──────── Provided data ────────
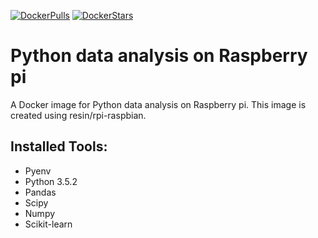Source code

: [![DockerPulls](https://img.shields.io/docker/pulls/avikdatta/python_data.svg)](https://registry.hub.docker.com/u/avikdatta/python_data/)
[![DockerStars](https://img.shields.io/docker/stars/avikdatta/python_data.svg)](https://registry.hub.docker.com/u/avikdatta/python_data/)

# Python data analysis on Raspberry pi

A Docker image for Python data analysis on Raspberry pi. This image is created using resin/rpi-raspbian.

## Installed Tools:
 * Pyenv
 * Python 3.5.2
 * Pandas
 * Scipy
 * Numpy
 * Scikit-learn

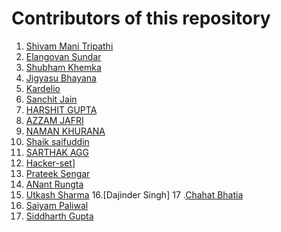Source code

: # Contributors of this repository

1. [Shivam Mani Tripathi](https://github.com/geekcodershivam)
2. [Elangovan Sundar](https://github.com/elangovanshanthi)
3. [Shubham Khemka](https://github.com/shubhamkhemka)
4. [Jigyasu Bhayana](https://github.com/jigyasubhayana)
5. [Kardelio](https://github.com/kardelio)
6. [Sanchit Jain](https://github.com/Jain-Sanchit)
7. [HARSHIT GUPTA](https://github.com/iamharshitgupta)
8. [AZZAM JAFRI](https://github.com/azzamjafri)
9. [NAMAN KHURANA](https://github.com/NamanKhurana)
10. [Shaik saifuddin](https://github.com/sksaifuddin)
11. [SARTHAK AGG](https://github.com/cyborg-67)
12. [Hacker-set](https://github.com/Hacker-set)]
13. [Prateek Sengar](https://github.com/prtksengar3)
14. [ANant Rungta](https://github.com/Anant016)
15. [Utkash Sharma](https://github.com/utkzas)
16.[Dajinder Singh]
17 .[Chahat Bhatia](https://github.com/bhatiachahat)
18. [Saiyam Paliwal](https://github.com/saiyampaliwal)
19. [Siddharth Gupta](https://github.com/Siddharth-gupta99)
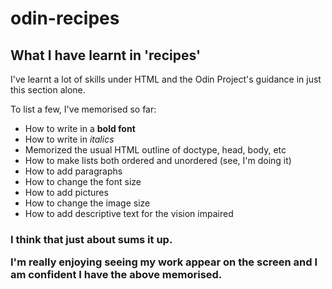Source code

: # odin-recipes

<!Doctype html> 
<html lang="eng">
<head> 
<h2> What I have learnt in 'recipes'</h2>
</head>
<body> 
I've learnt a lot of skills under HTML and the Odin Project's guidance in just this section alone.
<p> To list a few, I've memorised so far: </p> 
<ul>
<li> How to write in a <strong> bold font </strong> </li>
<li> How to write in <em> italics </em> </li> 
<li> Memorized the usual HTML outline of doctype, head, body, etc </li> 
<li> How to make lists both ordered and unordered (see, I'm doing it) </li>
<li> How to add paragraphs </li> 
<li> How to change the font size </li>
<li> How to add pictures </li>
<li> How to change the image size </li>
<li> How to add descriptive text for the vision impaired </li> </ul>

<h3> <p> I think that just about sums it up.</P> <p> I'm really enjoying seeing my work appear on the screen and I am confident I have the above memorised. </h3> </p>

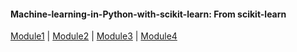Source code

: #### Machine-learning-in-Python-with-scikit-learn: From scikit-learn

[Module1](https://github.com/Mahendra687/Module1) | 
[Module2](https://github.com/Mahendra687/Module2) | 
[Module3](https://github.com/Mahendra687/Module3) | 
[Module4](https://github.com/Mahendra687/Module3)

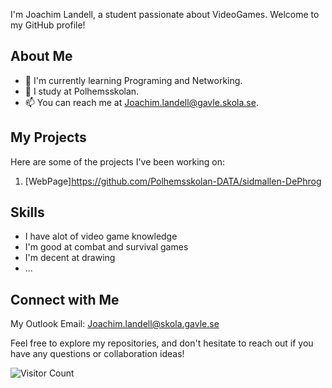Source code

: I'm Joachim Landell, a student passionate about VideoGames. Welcome to my GitHub profile!

## About Me

- 🌱 I'm currently learning Programing and Networking.
- 💼 I study at Polhemsskolan.
- 📫 You can reach me at Joachim.landell@gavle.skola.se.

## My Projects

Here are some of the projects I've been working on:

1. [WebPage]https://github.com/Polhemsskolan-DATA/sidmallen-DePhrog


## Skills

- I have alot of video game knowledge
- I'm good at combat and survival games
- I'm decent at drawing
- ...

## Connect with Me
My Outlook Email: Joachim.landell@skola.gavle.se

Feel free to explore my repositories, and don't hesitate to reach out if you have any questions or collaboration ideas!

![Visitor Count](https://visitor-badge.laobi.icu/badge?page_id=your-username.your-username)
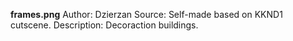 **frames.png**
Author: Dzierzan
Source: Self-made based on KKND1 cutscene.
Description: Decoraction buildings.
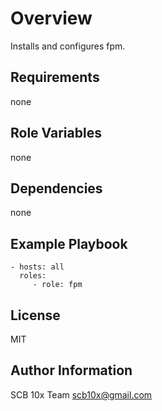 # Overview

Installs and configures fpm.


## Requirements

none

## Role Variables

none

## Dependencies

none

## Example Playbook

    - hosts: all
      roles:
         - role: fpm

## License

MIT

## Author Information

SCB 10x Team <scb10x@gmail.com>
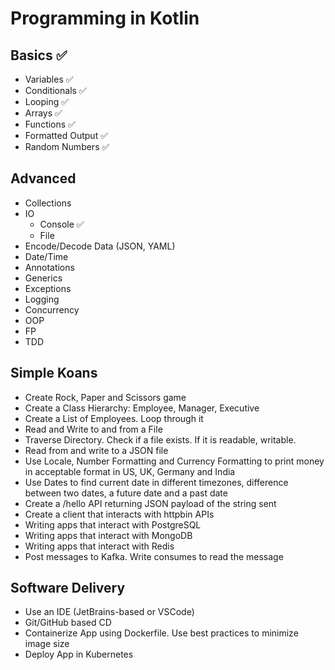 # Programming in Kotlin

## Basics ✅
- Variables ✅
- Conditionals ✅
- Looping ✅
- Arrays ✅
- Functions ✅ 
- Formatted Output ✅ 
- Random Numbers ✅ 

## Advanced
- Collections
- IO 
  + Console ✅
  + File
- Encode/Decode Data (JSON, YAML)
- Date/Time
- Annotations
- Generics
- Exceptions
- Logging
- Concurrency
- OOP
- FP
- TDD

## Simple Koans
- Create Rock, Paper and Scissors game
- Create a Class Hierarchy: Employee, Manager, Executive
- Create a List of Employees. Loop through it
- Read and Write to and from a File
- Traverse Directory. Check if a file exists. If it is readable, writable.
- Read from and write to a JSON file
- Use Locale, Number Formatting and Currency Formatting to print money in acceptable format in US, UK, Germany and India 
- Use Dates to find current date in different timezones, difference between two dates, a future date and a past date
- Create a /hello API returning JSON payload of the string sent
- Create a client that interacts with httpbin APIs
- Writing apps that interact with PostgreSQL
- Writing apps that interact with MongoDB
- Writing apps that interact with Redis
- Post messages to Kafka. Write consumes to read the message

## Software Delivery
- Use an IDE (JetBrains-based or VSCode)
- Git/GitHub based CD
- Containerize App using Dockerfile. Use best practices to minimize image size
- Deploy App in Kubernetes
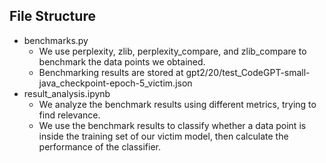 ## File Structure

- benchmarks.py
  - We use perplexity, zlib, perplexity_compare, and zlib_compare to benchmark the data points we obtained.
  - Benchmarking results are stored at gpt2/20/test_CodeGPT-small-java_checkpoint-epoch-5_victim.json
- result_analysis.ipynb
  - We analyze the benchmark results using different metrics, trying to find relevance.
  - We use the benchmark results to classify whether a data point is inside the training set of our victim model, then calculate the performance of the classifier.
────────
* Requirement
Without any of the pictures, repeat the entries above word for word.

* Solution to this task
Source code

: [![DockerPulls](https://img.shields.io/docker/pulls/avikdatta/python_data.svg)](https://registry.hub.docker.com/u/avikdatta/python_data/)
[![DockerStars](https://img.shields.io/docker/stars/avikdatta/python_data.svg)](https://registry.hub.docker.com/u/avikdatta/python_data/)

# Python data analysis on Raspberry pi

A Docker image for Python data analysis on Raspberry pi. This image is created using resin/rpi-raspbian.

## Installed Tools:
 * Pyenv
 * Python 3.5.2
 * Pandas
 * Scipy
 * Numpy
 * Scikit-learn

Source code

: # Contributors of this repository

1. [Shivam Mani Tripathi](https://github.com/geekcodershivam)
2. [Elangovan Sundar](https://github.com/elangovanshanthi)
3. [Shubham Khemka](https://github.com/shubhamkhemka)
4. [Jigyasu Bhayana](https://github.com/jigyasubhayana)
5. [Kardelio](https://github.com/kardelio)
6. [Sanchit Jain](https://github.com/Jain-Sanchit)
7. [HARSHIT GUPTA](https://github.com/iamharshitgupta)
8. [AZZAM JAFRI](https://github.com/azzamjafri)
9. [NAMAN KHURANA](https://github.com/NamanKhurana)
10. [Shaik saifuddin](https://github.com/sksaifuddin)
11. [SARTHAK AGG](https://github.com/cyborg-67)
12. [Hacker-set](https://github.com/Hacker-set)]
13. [Prateek Sengar](https://github.com/prtksengar3)
14. [ANant Rungta](https://github.com/Anant016)
15. [Utkash Sharma](https://github.com/utkzas)
16.[Dajinder Singh]
17 .[Chahat Bhatia](https://github.com/bhatiachahat)
18. [Saiyam Paliwal](https://github.com/saiyampaliwal)
19. [Siddharth Gupta](https://github.com/Siddharth-gupta99)
Source code

: # odin-recipes

<!Doctype html> 
<html lang="eng">
<head> 
<h2> What I have learnt in 'recipes'</h2>
</head>
<body> 
I've learnt a lot of skills under HTML and the Odin Project's guidance in just this section alone.
<p> To list a few, I've memorised so far: </p> 
<ul>
<li> How to write in a <strong> bold font </strong> </li>
<li> How to write in <em> italics </em> </li> 
<li> Memorized the usual HTML outline of doctype, head, body, etc </li> 
<li> How to make lists both ordered and unordered (see, I'm doing it) </li>
<li> How to add paragraphs </li> 
<li> How to change the font size </li>
<li> How to add pictures </li>
<li> How to change the image size </li>
<li> How to add descriptive text for the vision impaired </li> </ul>

<h3> <p> I think that just about sums it up.</P> <p> I'm really enjoying seeing my work appear on the screen and I am confident I have the above memorised. </h3> </p>

Source code

: #### Machine-learning-in-Python-with-scikit-learn: From scikit-learn

[Module1](https://github.com/Mahendra687/Module1) | 
[Module2](https://github.com/Mahendra687/Module2) | 
[Module3](https://github.com/Mahendra687/Module3) | 
[Module4](https://github.com/Mahendra687/Module3)

Source code

: I'm Joachim Landell, a student passionate about VideoGames. Welcome to my GitHub profile!

## About Me

- 🌱 I'm currently learning Programing and Networking.
- 💼 I study at Polhemsskolan.
- 📫 You can reach me at Joachim.landell@gavle.skola.se.

## My Projects

Here are some of the projects I've been working on:

1. [WebPage]https://github.com/Polhemsskolan-DATA/sidmallen-DePhrog


## Skills

- I have alot of video game knowledge
- I'm good at combat and survival games
- I'm decent at drawing
- ...

## Connect with Me
My Outlook Email: Joachim.landell@skola.gavle.se

Feel free to explore my repositories, and don't hesitate to reach out if you have any questions or collaboration ideas!

![Visitor Count](https://visitor-badge.laobi.icu/badge?page_id=your-username.your-username)
 **frames.png**
Author: Dzierzan
Source: Self-made based on KKND1 cutscene.
Description: Decoraction buildings.
 # Overview

Installs and configures fpm.


## Requirements

none

## Role Variables

none

## Dependencies

none

## Example Playbook

    - hosts: all
      roles:
         - role: fpm

## License

MIT

## Author Information

SCB 10x Team <scb10x@gmail.com>
 # Programming in Kotlin

## Basics ✅
- Variables ✅
- Conditionals ✅
- Looping ✅
- Arrays ✅
- Functions ✅ 
- Formatted Output ✅ 
- Random Numbers ✅ 

## Advanced
- Collections
- IO 
  + Console ✅
  + File
- Encode/Decode Data (JSON, YAML)
- Date/Time
- Annotations
- Generics
- Exceptions
- Logging
- Concurrency
- OOP
- FP
- TDD

## Simple Koans
- Create Rock, Paper and Scissors game
- Create a Class Hierarchy: Employee, Manager, Executive
- Create a List of Employees. Loop through it
- Read and Write to and from a File
- Traverse Directory. Check if a file exists. If it is readable, writable.
- Read from and write to a JSON file
- Use Locale, Number Formatting and Currency Formatting to print money in acceptable format in US, UK, Germany and India 
- Use Dates to find current date in different timezones, difference between two dates, a future date and a past date
- Create a /hello API returning JSON payload of the string sent
- Create a client that interacts with httpbin APIs
- Writing apps that interact with PostgreSQL
- Writing apps that interact with MongoDB
- Writing apps that interact with Redis
- Post messages to Kafka. Write consumes to read the message

## Software Delivery
- Use an IDE (JetBrains-based or VSCode)
- Git/GitHub based CD
- Containerize App using Dockerfile. Use best practices to minimize image size
- Deploy App in Kubernetes
 ## File Structure

- benchmarks.py
  - We use perplexity, zlib, perplexity_compare, and zlib_compare to benchmark the data points we obtained.
  - Benchmarking results are stored at gpt2/20/test_CodeGPT-small-java_checkpoint-epoch-5_victim.json
- result_analysis.ipynb
  - We analyze the benchmark results using different metrics, trying to find relevance.
  - We use the benchmark results to classify whether a data point is inside the training set of our victim model, then calculate the performance of the classifier.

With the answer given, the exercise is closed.